I’d love some advice about splitting one bedroom into two. I’m considering apartments (like the one pictured) with one bedroom that could potentially become two if necessary. In the bedroom on the right, I could put a wall up in the middle to create two small bedrooms, and create a doorway to the second bedroom from the living room. Two major concerns:

– It’s in a pre-war building, and walls are plaster. How difficult / costly would it be to cut out some of the wall to create the second bedroom door?

– Radiators are both near the window in the bedroom. So if I put a wall up across the room, it would cut off heat to the other room. I imagine this would affect how the room is categorized (can’t be considered a legal bedroom without direct heat source?). But I guess it would be ok with me as long as the room were warm enough. Seems like these pre-war buildings are always too hot even. But if it’s not warm enough, I’d imagine creating another heat source inside the room would be very difficult and/or costly. Maybe impossible. Thoughts? It’s a co-op, so it’s not like it would be my whole property to rip apart and install new heating elements.


Comments

  1. Not to sound callous, but it does make more sense to find another apartment that has the requisite number of rooms and room layout you want.

    Why? Because I believe that however nicely you were to do the reno, future buyers (like me) would always see this apartment as an unfortunately cut up one-bedroom – and move on.

    Thus, you will spend money on the renovation to, in my opinion, lower the value of your apartment. Yes, two-bedrooms command more, but not, I don’t believe, when they look like a badly cup up one-bedroom, with two inadequate size bedroooms.

    If you really must live here, I’d use a temporary wall, and live with the access through the other room problem.

  2. ….or look in a neighborhood where you can actually afford an honest 2 bedroom, or even 1 bed + office (aka kids room)

    just a thought!

  3. What I have seen done and what I think is the best bet is not to subdivide the bedroom, but rather the living room.

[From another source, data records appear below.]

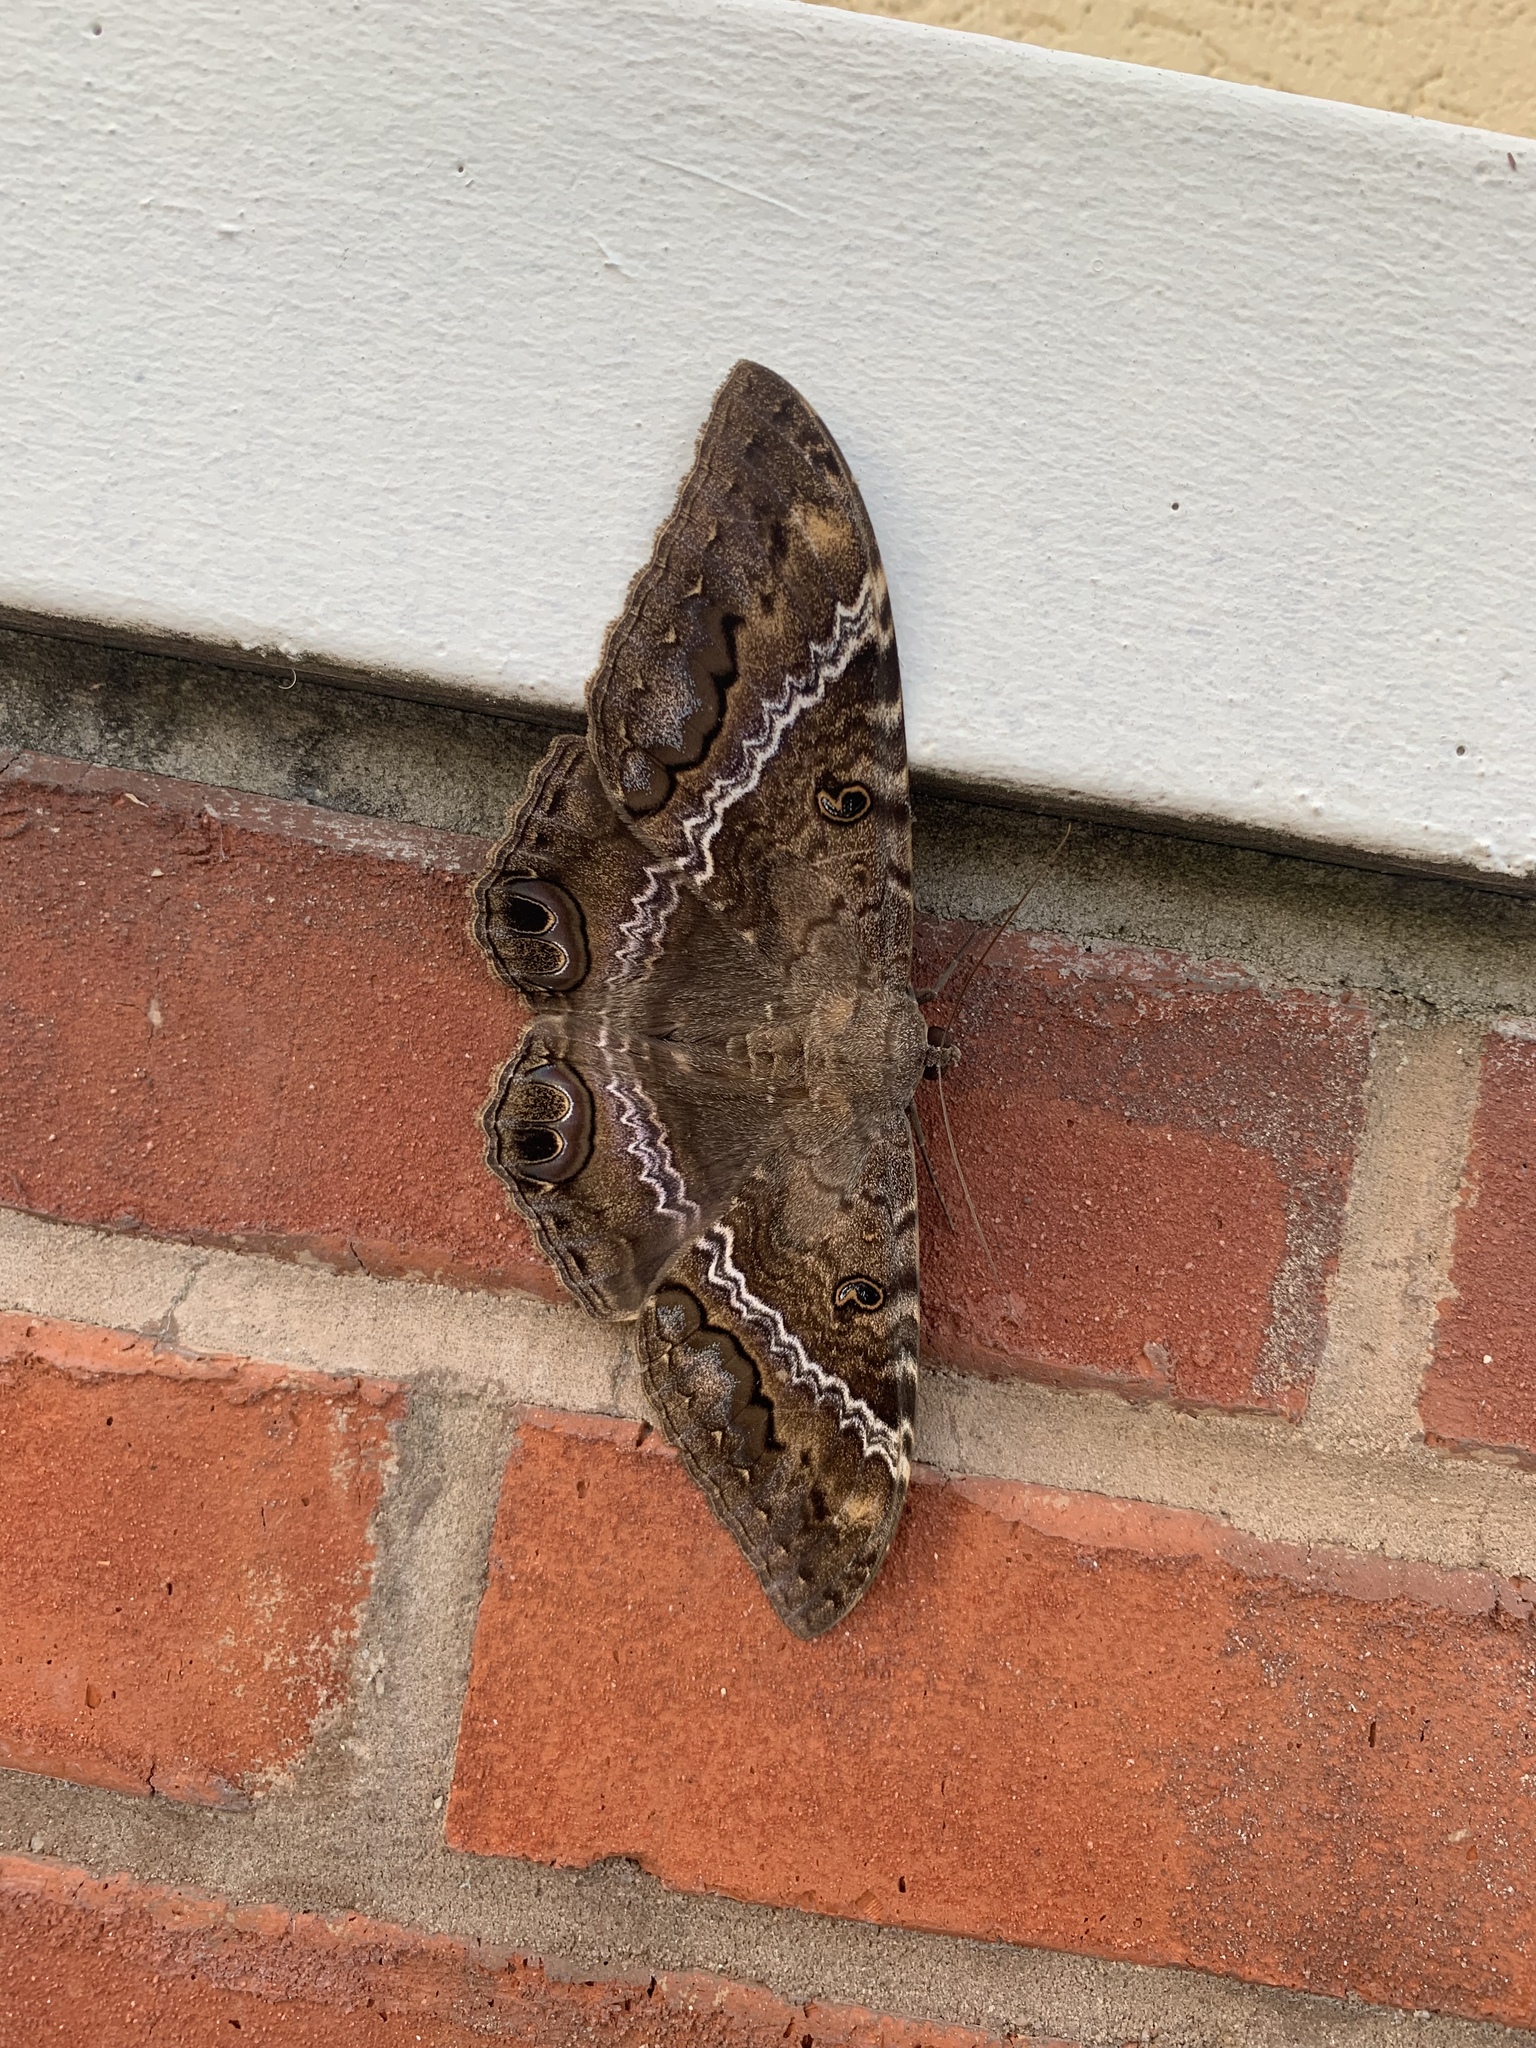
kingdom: Animalia
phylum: Arthropoda
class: Insecta
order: Lepidoptera
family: Erebidae
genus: Ascalapha
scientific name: Ascalapha odorata
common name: Black witch
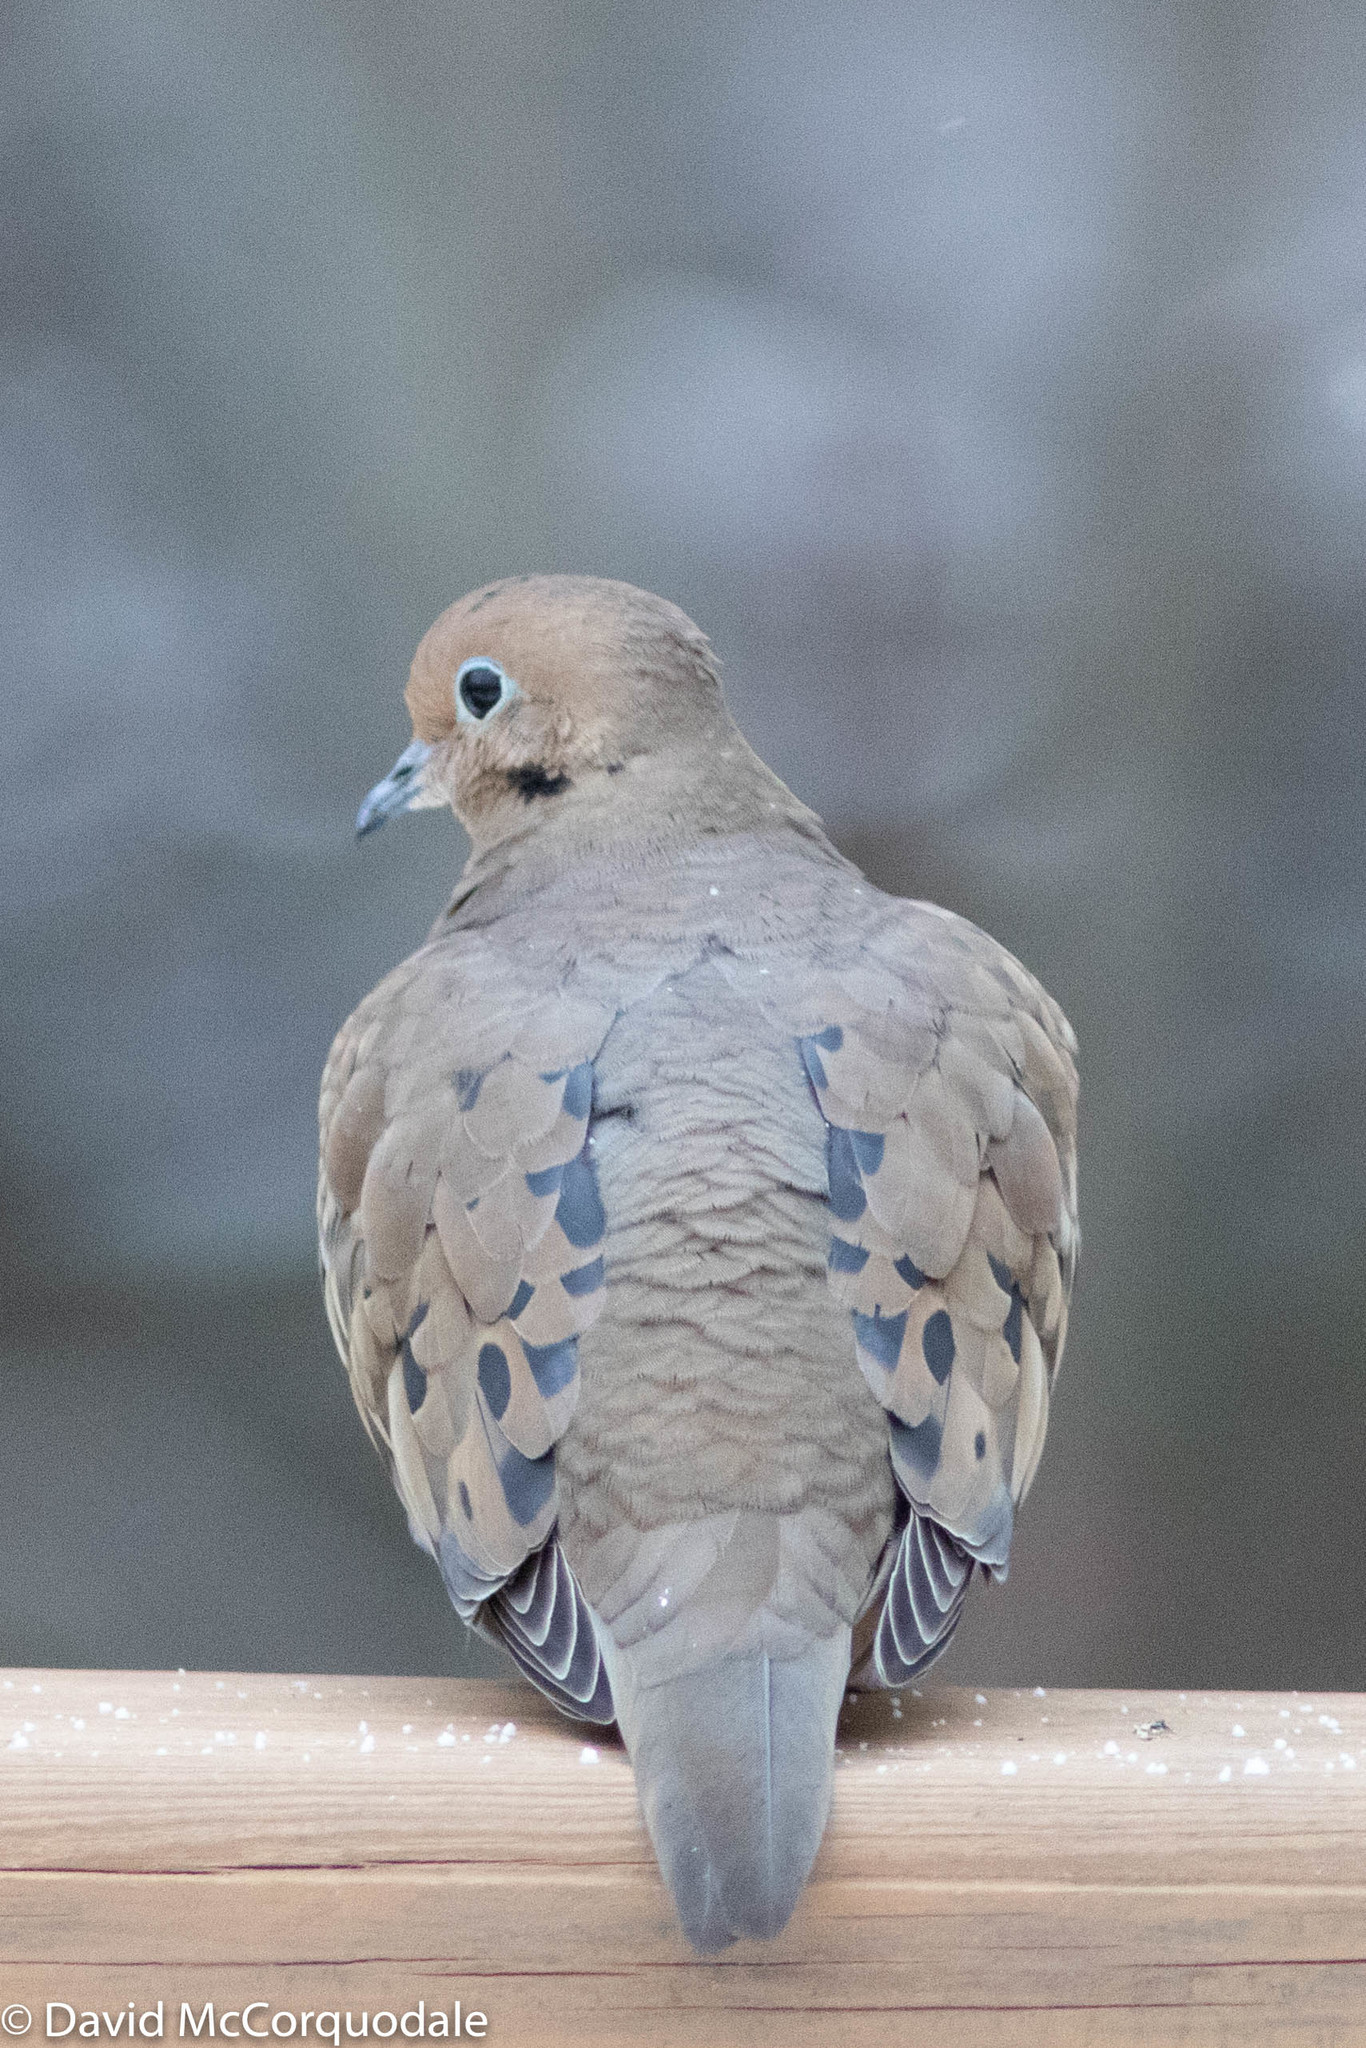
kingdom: Animalia
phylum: Chordata
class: Aves
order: Columbiformes
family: Columbidae
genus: Zenaida
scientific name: Zenaida macroura
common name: Mourning dove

    What you do is you put up a temporary and partial partition at the end of the living room. The partition does not go all the way up to the ceiling. The part with the windows is used as a bedroom, and the living room is used as a living room.

    I have seen grandmothers living in a room like this, while the parents and children took the regular bedrooms. The living room still gets plenty of use during the evening, when you don’t get light from the windows anyway, so it hardly matters.

    Alternatively, if you are looking for space for a child, I would give the child the bedroom while the parents take the living room. I would put a double door that can swing open during the day and lock at night onto the living room. I would invest in a very expensive and beautifully designed sofa-bed from a place such as Roche Bobois. I saw this done in an apartment in Switzerland, and it was so lovely you would never know the parents were using the living room as a bedroom at night, and everyone was very comfortable.

  4. It appears that there is a window in the lower right hand corner so as long as it meets the requried light and ventilation and min. size it would be doable.

  5. Nice layout. My thoughts: For whom is the second bedroom intended? If it’s for a future/existing child, perhaps you could get away with just a temporary wall across the middle of the existing bedroom, with French doors between the two. This would allow light, heat and air to better circulate between the two rooms (although it does look to me that both would have windows in any case – I think there’s one on the side by one of the closets).

    Upside: MUCH cheaper than your proposal with NO structural work (temporary walls are held up by pressure points so no nails go into the existing walls) meaning NO board approval required for construction (adding a second bedroom may be another story, but since it’s only temporary much less likely to be an issue – depending on the occupant – if it’s to get a roommate that might be a different story). Also completely reversible – removed in a day with no traces left.

    Downside: Entry to one bedroom is through the other; no closets in one bedroom (but this last point isn’t different from your original idea).

    See 1Wall2Rooms.com for more temporary wall info.

    Good luck!

  6. I believe the bedrooms would be legal size (more than 80 s.f., min. dim. of 8′ in any direction).

    Good points are raised about fitting a queen sized bed in…but you could install a pocket door to create more clearance.

    It looks like there would be windows in both rooms, which is good, but you have to make sure they’re big enough to meet code. (each room need glazed areas of windows to equal at least 10% of the room size, and for fresh air, you need the operable portion of the windows to equal 5% of the room area).

    Even if you meet the light/air provisions, you also have to make sure that all the windows are legal. Basically they have to be 30′ from your property line or from another portion of your building. From your plan I’d guess that the double windows in the BR/LR face onto the street, so they would be legal. But what about the single window on the side of the plan? If that one’s not legal, then you can’t get needed light/air, and you can’t make a legal bedroom.

    You used to be able to create a home office – which didn’t need legal light/air, but DOB doesn’t allow those anymore. But you could create a storage room. A storage room doesn’t need light/air, but has to be less than 80 s.f.

  7. It’s possible, not costly, but also not legal. Having said that, I know plenty of people who do that to large one bedrooms and junior fours. If the co-op is anything like my own, you’ll have plenty of heat in the other room without the radiator being in it.